Hoy saborea cada bocado. Aprecia el saludo. Es un asiduo usuario de redes sociales, donde opina del país y la realidad que enfrenta. El deporte y el análisis político, se mantienen entre sus temas favoritos. Visita la playa y de vez en cuando, organiza un juego de dominó con sus ex compañeros de trabajo, mientras la pandemia lo permite.
Ya no hay zumbidos que retumben, sino las voces de sus seis nietas las que se almacenan en su mente.
Ha retomado una rutina, que incluye ir al gimnasio y aunque ya no tenga más citas, ir al servicio de rehabilitación, para ser un ejemplo a los que dan todo por perdido. Para los que tienen miedo de arriesgarse. Reconoce que no ha sido fácil.
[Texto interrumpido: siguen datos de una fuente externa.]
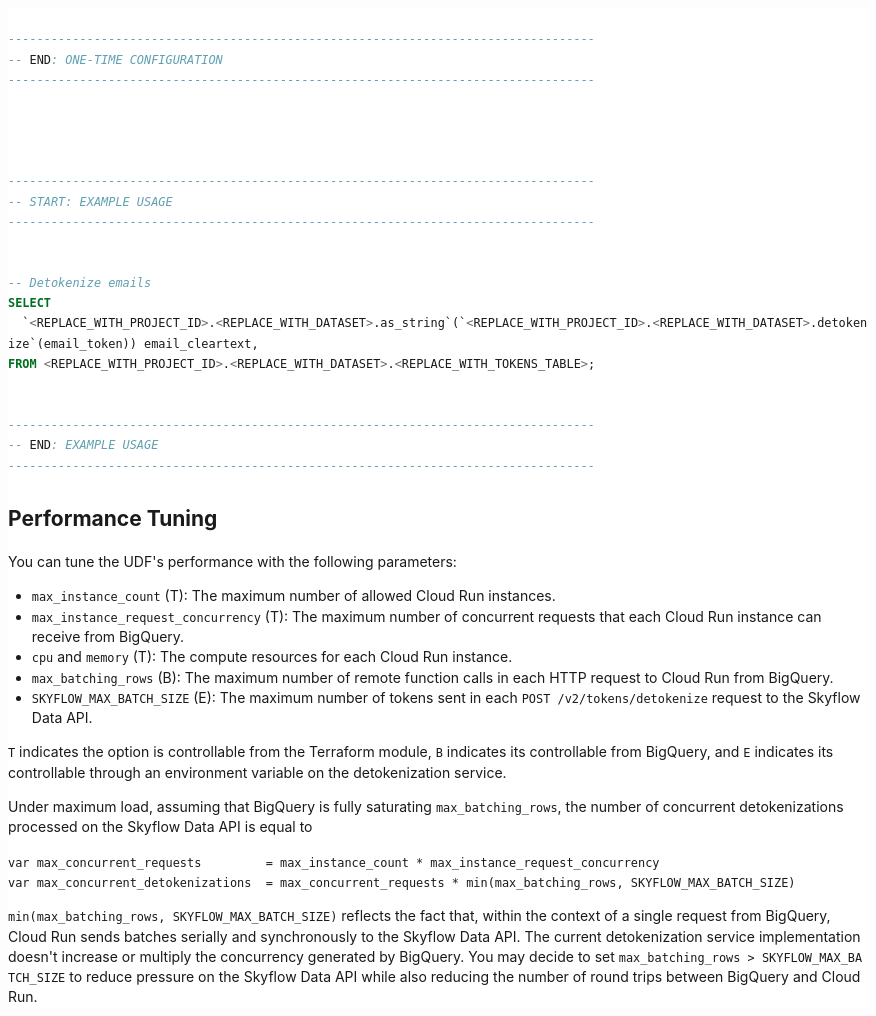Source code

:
 ```sql

----------------------------------------------------------------------------------
-- END: ONE-TIME CONFIGURATION
----------------------------------------------------------------------------------




----------------------------------------------------------------------------------
-- START: EXAMPLE USAGE
----------------------------------------------------------------------------------


-- Detokenize emails
SELECT
  `<REPLACE_WITH_PROJECT_ID>.<REPLACE_WITH_DATASET>.as_string`(`<REPLACE_WITH_PROJECT_ID>.<REPLACE_WITH_DATASET>.detokenize`(email_token)) email_cleartext,
FROM <REPLACE_WITH_PROJECT_ID>.<REPLACE_WITH_DATASET>.<REPLACE_WITH_TOKENS_TABLE>;


----------------------------------------------------------------------------------
-- END: EXAMPLE USAGE
----------------------------------------------------------------------------------
```

## Performance Tuning

You can tune the UDF's performance with the following parameters:

- `max_instance_count` (T): The maximum number of allowed Cloud Run instances.
- `max_instance_request_concurrency` (T): The maximum number of concurrent requests that each Cloud Run instance can receive from BigQuery.
- `cpu` and `memory` (T): The compute resources for each Cloud Run instance.
- `max_batching_rows` (B): The maximum number of remote function calls in each HTTP request to Cloud Run from BigQuery.
- `SKYFLOW_MAX_BATCH_SIZE` (E): The maximum number of tokens sent in each `POST /v2/tokens/detokenize` request to the Skyflow Data API.

`T` indicates the option is controllable from the Terraform module, `B` indicates its controllable from BigQuery, and `E` indicates its
controllable through an environment variable on the detokenization service.

Under maximum load, assuming that BigQuery is fully saturating `max_batching_rows`, the number of concurrent detokenizations
processed on the Skyflow Data API is equal to

```
var max_concurrent_requests         = max_instance_count * max_instance_request_concurrency
var max_concurrent_detokenizations  = max_concurrent_requests * min(max_batching_rows, SKYFLOW_MAX_BATCH_SIZE)
```

`min(max_batching_rows, SKYFLOW_MAX_BATCH_SIZE)` reflects the fact that, within the context of a single request from BigQuery,
Cloud Run sends batches serially and synchronously to the Skyflow Data API. The current detokenization service implementation
doesn't increase or multiply the concurrency generated by BigQuery. You may decide to set `max_batching_rows > SKYFLOW_MAX_BATCH_SIZE`
to reduce pressure on the Skyflow Data API while also reducing the number of round trips between BigQuery and Cloud Run.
En ocasiones reniega de su destino, para luego agradecer que su suerte ha sido mucho mejor que la de otros.
—Yo estoy viviendo la media hora más larga del mundo –dice Juancho en tono de sorna.
No olvida esta década tumultuosa en que se ha enfrentado al complejo claroscuro. Es evidente que hay episodios que no anhela. Pero mientras tenga vida, se aferra a la luz, esa que está seguro no disfrutaría si no se hubiese arriesgado a tomar la única oportunidad que le ofrecían.
—Deben estar preparados, a este hombre le queda media hora de vida –dijo el médico y Juan Morocoima se dispone para seguir multiplicando esos 30 minutos.